Data Validates Neuroprotective Effect of Quark’s New RNAi product on dying Retinal Ganglion Cells, a Cause of Blindness in Glaucoma
Fremont, CA September 25, 2008 – Quark Pharmaceuticals, Inc., a development-stage pharmaceutical company discovering and developing novel RNA interference (RNAi)- based therapeutics, today announced QPI-1007 as the Company’s first siRNA drug candidate based on its own intellectual property for a host of novel structures having freedom to operate in the siRNA IP space. QPI-1007, which is currently being evaluated in advanced IND enabling preclinical studies as a neuroprotective agent for eye diseases, is the first drug candidate to utilize a novel siRNA structure developed by Quark free of third party IP. The Company is utilizing its proprietary structures and intellectual property to develop additional RNAi drug candidates in its robust pipeline.

Raw data

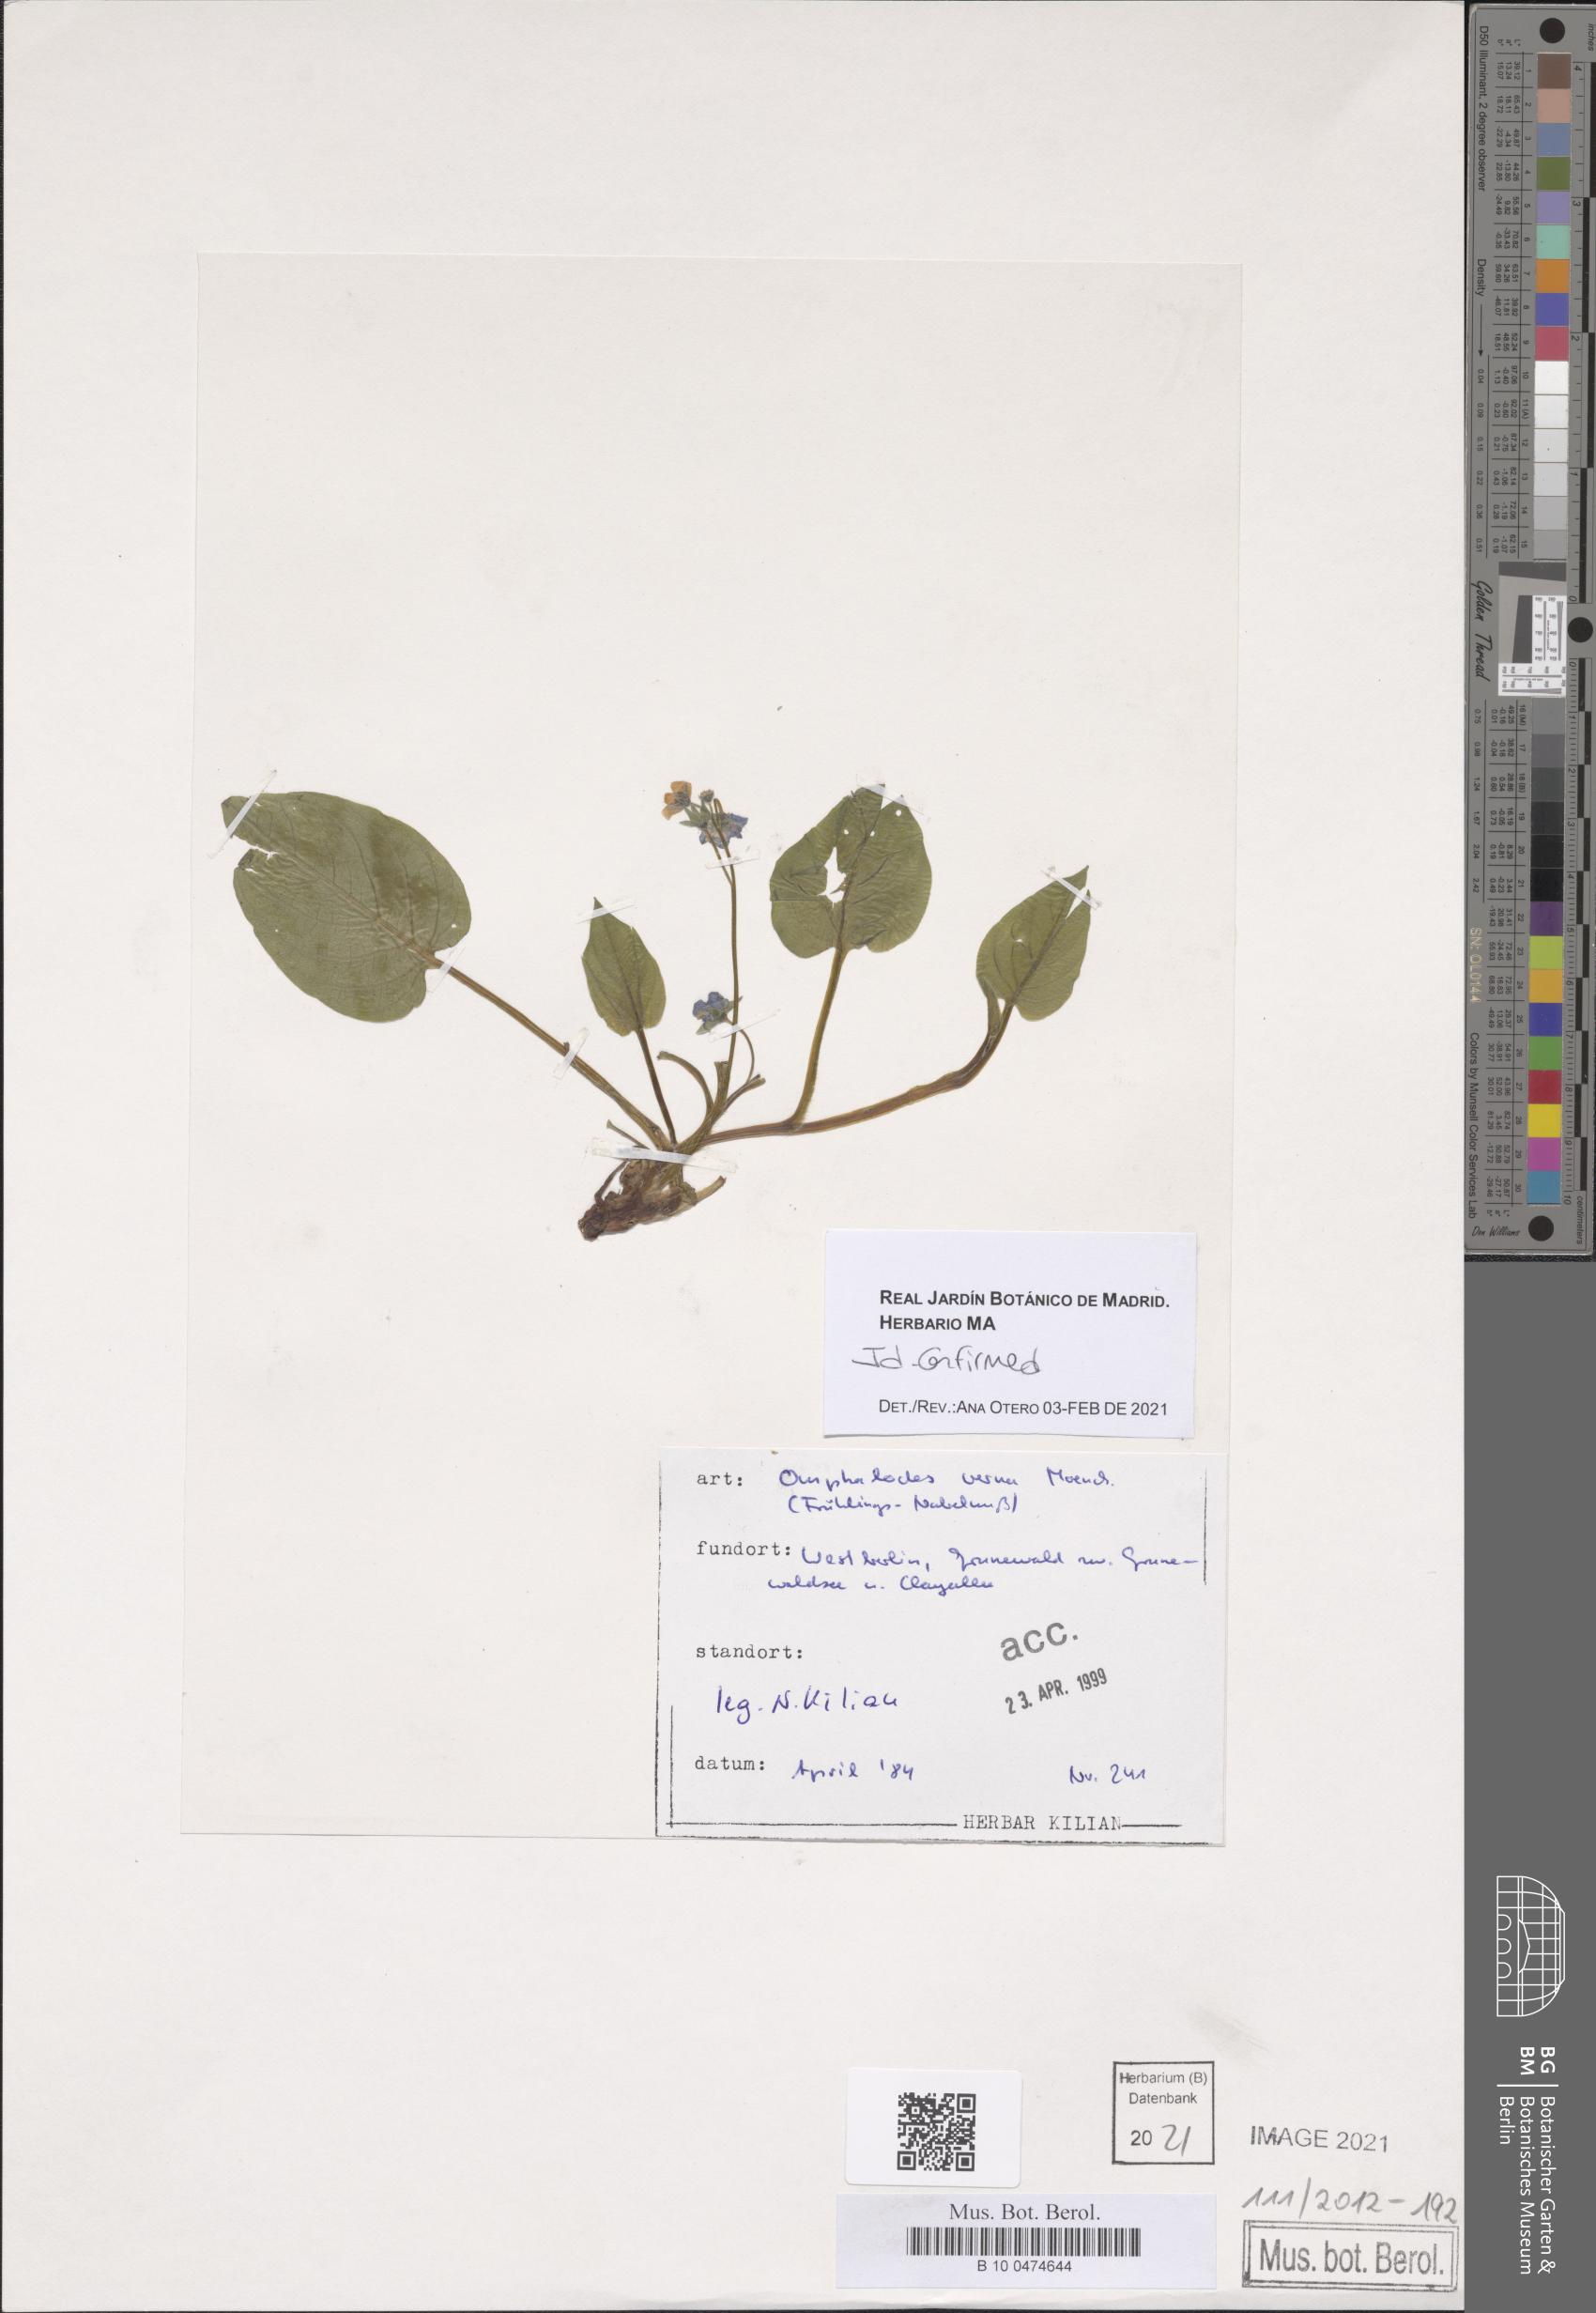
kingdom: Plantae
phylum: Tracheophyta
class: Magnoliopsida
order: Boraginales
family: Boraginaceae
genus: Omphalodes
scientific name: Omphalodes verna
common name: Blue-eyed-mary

Work to complete
A. According to the QPI-1007 announcement, in what kind of studies is QPI-1007 currently being evaluated?
B. Write a continuation of the QPI-1007 announcement, starting after its last sentence.

Your written answers
A. QPI-1007 is being evaluated in advanced IND enabling preclinical studies as a neuroprotective agent for eye diseases.

B.
Quark has completed studies with QPI-1007 in different animal models of acute and severe optic nerve injury. In collaboration with Prof. Ann Logan of the Division of Medical Sciences, Department of Medicine, University of Birmingham, UK, Quark examined QPI-1007’s effectiveness in a model of retinal ganglion cell (RGC) death by optic nerve crush (ONC). In a second study of QPI-1007 in collaboration with Prof. Adriana Di Polo of the Department of Pathology and Cell Biology, Université de Montréal, its effectiveness was examined in a model of RGC death induced by axotomy of the optic nerve. QPI-1007 displayed neuroprotective activity towards RGCs. It significantly protected retinal neurons against delayed degeneration and reduced injury induced RGC death in vivo, the hallmarks of glaucoma and acute injuries such as ischemic optic neuropathy.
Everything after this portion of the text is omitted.